### SOURCE RECORDS
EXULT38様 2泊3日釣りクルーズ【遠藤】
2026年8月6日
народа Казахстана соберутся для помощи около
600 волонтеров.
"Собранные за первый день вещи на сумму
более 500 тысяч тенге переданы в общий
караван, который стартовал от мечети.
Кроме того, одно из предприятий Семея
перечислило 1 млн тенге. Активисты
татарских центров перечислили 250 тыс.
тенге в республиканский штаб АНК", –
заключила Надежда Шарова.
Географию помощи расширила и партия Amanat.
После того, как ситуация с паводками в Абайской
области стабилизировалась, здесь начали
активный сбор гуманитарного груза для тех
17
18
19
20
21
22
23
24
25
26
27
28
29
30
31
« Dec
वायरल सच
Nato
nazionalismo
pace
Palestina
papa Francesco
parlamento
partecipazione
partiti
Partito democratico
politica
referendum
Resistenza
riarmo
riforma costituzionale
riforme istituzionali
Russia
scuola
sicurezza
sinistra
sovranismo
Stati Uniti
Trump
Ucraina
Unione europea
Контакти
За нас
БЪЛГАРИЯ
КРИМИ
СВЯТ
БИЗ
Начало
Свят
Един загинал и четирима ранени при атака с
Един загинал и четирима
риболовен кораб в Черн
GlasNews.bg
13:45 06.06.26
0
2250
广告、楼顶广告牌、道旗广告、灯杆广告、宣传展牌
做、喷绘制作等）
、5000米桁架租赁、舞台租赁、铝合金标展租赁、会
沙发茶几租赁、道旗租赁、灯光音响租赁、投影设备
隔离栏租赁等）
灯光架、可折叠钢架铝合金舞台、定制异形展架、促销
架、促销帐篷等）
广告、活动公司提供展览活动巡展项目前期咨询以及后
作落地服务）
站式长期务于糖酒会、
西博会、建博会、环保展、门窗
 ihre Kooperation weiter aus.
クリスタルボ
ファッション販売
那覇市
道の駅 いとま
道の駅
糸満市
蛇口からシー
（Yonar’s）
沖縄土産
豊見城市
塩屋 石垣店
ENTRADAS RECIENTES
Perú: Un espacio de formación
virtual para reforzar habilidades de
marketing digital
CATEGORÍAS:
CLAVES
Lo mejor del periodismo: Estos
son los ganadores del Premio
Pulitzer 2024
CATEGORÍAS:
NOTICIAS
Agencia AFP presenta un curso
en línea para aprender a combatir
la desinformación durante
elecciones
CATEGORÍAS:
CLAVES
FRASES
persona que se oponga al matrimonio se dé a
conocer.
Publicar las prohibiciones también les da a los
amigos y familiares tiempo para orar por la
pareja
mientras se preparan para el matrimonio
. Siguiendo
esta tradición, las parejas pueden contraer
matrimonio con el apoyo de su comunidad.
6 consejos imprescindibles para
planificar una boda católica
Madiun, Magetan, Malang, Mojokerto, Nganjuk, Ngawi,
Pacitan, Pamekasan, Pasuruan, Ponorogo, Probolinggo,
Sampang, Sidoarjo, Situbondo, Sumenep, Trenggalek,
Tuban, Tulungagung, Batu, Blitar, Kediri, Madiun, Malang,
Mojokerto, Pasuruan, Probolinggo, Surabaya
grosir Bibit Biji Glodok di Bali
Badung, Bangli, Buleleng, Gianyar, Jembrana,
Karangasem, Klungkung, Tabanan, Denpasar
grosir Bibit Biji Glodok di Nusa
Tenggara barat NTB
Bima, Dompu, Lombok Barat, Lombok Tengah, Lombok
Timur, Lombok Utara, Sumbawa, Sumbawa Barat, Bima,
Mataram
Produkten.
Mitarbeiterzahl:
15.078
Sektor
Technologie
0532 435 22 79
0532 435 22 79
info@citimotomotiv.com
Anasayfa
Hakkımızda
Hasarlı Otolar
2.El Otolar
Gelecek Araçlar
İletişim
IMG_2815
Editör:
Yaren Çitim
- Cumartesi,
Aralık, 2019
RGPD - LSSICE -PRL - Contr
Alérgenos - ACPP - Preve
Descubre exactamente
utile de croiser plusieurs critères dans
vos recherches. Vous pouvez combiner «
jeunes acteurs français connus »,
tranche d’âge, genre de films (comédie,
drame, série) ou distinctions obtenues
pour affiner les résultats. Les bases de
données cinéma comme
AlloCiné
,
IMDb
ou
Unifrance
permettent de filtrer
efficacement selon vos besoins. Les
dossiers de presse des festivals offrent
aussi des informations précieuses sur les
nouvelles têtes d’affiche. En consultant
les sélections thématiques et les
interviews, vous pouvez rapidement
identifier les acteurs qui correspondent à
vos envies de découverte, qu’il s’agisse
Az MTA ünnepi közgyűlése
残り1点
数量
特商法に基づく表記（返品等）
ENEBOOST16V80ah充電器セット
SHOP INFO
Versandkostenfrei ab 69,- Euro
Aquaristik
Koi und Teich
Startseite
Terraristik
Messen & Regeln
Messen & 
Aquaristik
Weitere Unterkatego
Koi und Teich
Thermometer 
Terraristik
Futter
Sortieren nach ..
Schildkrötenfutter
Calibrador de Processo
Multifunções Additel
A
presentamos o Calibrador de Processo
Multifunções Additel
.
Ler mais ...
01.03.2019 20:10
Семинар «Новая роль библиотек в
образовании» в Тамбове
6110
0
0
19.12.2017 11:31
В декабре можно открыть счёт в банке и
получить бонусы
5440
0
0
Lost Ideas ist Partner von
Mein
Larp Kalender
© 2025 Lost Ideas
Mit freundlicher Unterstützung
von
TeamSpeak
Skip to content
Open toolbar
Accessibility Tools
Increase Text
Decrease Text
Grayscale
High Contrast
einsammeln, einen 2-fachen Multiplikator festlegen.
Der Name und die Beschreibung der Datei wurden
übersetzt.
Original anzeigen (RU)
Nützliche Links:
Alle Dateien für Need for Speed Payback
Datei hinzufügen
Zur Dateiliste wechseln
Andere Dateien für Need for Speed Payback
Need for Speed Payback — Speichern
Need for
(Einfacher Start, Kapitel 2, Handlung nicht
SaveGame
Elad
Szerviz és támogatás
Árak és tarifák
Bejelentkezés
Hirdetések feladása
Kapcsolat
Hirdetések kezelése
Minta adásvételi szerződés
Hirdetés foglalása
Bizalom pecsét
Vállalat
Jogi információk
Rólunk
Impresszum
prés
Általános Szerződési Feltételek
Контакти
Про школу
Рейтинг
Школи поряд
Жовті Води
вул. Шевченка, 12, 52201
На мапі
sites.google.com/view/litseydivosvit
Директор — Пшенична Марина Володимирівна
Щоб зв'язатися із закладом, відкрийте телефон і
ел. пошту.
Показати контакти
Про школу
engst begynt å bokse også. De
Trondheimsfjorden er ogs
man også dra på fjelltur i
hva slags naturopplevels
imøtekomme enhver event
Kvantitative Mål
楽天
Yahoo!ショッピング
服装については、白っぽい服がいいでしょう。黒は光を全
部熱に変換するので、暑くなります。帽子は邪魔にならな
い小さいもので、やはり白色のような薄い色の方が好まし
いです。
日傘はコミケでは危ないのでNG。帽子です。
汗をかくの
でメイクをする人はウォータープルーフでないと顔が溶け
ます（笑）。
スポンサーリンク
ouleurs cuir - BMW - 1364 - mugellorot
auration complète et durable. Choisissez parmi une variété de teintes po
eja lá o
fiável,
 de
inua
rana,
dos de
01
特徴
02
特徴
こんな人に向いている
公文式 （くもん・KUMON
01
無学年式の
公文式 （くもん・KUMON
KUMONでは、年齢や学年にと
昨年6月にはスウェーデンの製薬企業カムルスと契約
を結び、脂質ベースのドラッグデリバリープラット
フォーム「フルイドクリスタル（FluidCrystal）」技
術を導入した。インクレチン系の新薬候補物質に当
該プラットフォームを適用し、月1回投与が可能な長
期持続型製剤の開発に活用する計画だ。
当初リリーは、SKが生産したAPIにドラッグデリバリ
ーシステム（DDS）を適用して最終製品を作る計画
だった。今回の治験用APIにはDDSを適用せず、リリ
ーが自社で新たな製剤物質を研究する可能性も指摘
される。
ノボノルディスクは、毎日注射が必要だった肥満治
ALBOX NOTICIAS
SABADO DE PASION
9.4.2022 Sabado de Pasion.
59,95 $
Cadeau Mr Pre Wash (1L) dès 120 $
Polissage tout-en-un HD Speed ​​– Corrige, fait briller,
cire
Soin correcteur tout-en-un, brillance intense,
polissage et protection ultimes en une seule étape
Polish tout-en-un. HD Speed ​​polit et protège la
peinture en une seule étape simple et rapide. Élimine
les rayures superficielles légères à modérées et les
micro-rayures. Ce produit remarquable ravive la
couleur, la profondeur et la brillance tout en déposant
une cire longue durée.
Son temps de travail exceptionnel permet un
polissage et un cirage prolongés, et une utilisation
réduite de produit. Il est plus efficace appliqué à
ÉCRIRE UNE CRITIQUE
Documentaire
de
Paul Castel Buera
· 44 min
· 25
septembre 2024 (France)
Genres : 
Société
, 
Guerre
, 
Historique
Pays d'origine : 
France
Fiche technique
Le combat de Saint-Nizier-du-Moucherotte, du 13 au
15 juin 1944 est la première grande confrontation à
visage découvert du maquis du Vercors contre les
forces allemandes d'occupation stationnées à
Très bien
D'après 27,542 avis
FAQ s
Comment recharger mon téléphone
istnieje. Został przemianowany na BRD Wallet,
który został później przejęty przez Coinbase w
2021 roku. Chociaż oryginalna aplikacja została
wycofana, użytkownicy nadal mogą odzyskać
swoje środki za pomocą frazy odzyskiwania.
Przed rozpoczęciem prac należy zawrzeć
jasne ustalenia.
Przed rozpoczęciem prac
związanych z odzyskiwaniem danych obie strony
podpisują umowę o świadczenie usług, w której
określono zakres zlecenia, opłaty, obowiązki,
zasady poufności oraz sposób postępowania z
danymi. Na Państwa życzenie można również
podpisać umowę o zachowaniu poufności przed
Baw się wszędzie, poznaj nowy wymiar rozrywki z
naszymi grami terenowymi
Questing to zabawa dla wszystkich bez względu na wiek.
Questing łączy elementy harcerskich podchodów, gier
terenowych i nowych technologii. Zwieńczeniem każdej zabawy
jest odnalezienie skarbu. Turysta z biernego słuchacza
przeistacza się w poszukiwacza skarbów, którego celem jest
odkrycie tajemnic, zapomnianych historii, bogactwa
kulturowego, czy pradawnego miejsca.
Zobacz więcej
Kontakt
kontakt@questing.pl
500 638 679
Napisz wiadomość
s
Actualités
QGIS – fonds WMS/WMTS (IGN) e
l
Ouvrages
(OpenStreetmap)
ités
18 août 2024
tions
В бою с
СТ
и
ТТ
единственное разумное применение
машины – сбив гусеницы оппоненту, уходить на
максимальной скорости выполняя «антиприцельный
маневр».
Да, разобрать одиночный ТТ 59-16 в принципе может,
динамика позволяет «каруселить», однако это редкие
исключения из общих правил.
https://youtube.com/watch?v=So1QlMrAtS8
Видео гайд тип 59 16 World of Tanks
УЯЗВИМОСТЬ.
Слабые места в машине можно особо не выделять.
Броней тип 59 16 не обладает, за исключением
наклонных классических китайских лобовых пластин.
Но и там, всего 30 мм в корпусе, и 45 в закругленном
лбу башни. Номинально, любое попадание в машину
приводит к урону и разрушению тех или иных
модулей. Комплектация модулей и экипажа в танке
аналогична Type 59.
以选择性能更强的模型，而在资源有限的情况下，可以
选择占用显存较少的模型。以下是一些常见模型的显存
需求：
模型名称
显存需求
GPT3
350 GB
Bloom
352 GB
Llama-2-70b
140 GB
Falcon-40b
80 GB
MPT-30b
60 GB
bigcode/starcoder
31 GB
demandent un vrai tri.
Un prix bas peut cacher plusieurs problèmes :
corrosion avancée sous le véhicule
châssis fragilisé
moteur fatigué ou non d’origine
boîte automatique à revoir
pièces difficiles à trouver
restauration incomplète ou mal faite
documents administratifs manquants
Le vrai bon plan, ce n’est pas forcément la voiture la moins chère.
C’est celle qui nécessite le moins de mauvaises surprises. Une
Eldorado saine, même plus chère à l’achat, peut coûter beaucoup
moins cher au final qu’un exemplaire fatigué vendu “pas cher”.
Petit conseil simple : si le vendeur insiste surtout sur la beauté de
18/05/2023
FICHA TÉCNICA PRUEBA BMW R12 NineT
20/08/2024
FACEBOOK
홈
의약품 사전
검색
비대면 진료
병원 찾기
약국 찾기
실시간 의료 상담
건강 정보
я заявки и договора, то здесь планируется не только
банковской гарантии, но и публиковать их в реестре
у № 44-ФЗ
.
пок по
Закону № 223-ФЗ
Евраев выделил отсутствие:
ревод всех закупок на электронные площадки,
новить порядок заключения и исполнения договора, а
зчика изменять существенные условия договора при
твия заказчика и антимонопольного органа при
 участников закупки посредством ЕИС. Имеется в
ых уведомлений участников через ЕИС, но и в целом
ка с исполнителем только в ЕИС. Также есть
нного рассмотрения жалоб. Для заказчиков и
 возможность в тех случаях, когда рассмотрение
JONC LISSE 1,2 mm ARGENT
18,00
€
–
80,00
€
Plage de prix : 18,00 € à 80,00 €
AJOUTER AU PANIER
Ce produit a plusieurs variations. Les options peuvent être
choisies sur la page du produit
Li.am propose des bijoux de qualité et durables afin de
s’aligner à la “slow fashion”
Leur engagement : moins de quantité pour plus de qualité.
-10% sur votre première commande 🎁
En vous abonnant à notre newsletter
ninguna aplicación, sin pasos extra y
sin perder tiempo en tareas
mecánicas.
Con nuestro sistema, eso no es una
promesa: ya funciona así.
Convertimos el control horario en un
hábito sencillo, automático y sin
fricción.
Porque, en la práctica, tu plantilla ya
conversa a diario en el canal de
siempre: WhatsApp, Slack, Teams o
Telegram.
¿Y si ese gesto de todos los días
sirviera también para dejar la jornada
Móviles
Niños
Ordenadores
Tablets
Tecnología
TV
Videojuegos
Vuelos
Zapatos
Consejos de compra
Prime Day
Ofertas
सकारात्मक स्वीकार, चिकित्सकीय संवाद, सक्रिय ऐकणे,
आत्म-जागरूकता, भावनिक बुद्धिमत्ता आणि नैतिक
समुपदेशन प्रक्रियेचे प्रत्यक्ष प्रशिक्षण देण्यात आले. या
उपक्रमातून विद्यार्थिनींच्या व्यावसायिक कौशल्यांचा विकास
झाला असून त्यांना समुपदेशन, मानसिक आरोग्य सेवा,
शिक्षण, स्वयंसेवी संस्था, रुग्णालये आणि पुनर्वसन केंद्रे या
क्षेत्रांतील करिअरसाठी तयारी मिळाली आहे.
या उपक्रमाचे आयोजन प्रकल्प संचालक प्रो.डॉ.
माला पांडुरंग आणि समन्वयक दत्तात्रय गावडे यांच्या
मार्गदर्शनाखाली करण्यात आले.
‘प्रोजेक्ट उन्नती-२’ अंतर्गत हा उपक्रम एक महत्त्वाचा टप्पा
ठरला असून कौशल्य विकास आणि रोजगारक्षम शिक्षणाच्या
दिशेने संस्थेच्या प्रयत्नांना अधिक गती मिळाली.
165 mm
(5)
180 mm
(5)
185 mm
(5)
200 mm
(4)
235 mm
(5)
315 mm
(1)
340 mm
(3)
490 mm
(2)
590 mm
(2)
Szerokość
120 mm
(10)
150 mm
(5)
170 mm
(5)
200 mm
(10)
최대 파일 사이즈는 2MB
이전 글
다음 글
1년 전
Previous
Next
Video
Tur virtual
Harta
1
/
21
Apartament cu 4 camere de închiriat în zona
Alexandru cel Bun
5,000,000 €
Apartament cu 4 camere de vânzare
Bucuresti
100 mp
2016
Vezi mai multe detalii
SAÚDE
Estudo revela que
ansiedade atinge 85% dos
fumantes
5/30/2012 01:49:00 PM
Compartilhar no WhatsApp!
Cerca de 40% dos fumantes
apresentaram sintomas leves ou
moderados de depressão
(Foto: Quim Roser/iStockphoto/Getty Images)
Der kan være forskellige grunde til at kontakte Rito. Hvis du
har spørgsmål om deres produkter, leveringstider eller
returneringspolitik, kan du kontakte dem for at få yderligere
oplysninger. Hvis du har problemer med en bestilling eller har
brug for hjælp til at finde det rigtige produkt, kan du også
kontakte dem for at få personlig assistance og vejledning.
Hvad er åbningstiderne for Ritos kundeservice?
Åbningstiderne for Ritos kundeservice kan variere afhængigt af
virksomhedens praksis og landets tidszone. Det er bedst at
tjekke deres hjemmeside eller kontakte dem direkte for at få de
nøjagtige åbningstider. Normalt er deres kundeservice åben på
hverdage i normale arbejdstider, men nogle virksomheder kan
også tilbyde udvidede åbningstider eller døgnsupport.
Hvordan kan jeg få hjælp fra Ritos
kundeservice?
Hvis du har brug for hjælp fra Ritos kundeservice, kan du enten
######
* _PROBLEM DESCRIPTION_:
Tell how many lines of the listing contain the string "Hirdetések", giving the number without any other words.

* _SOLUTION TO THE PROBLEM_:
2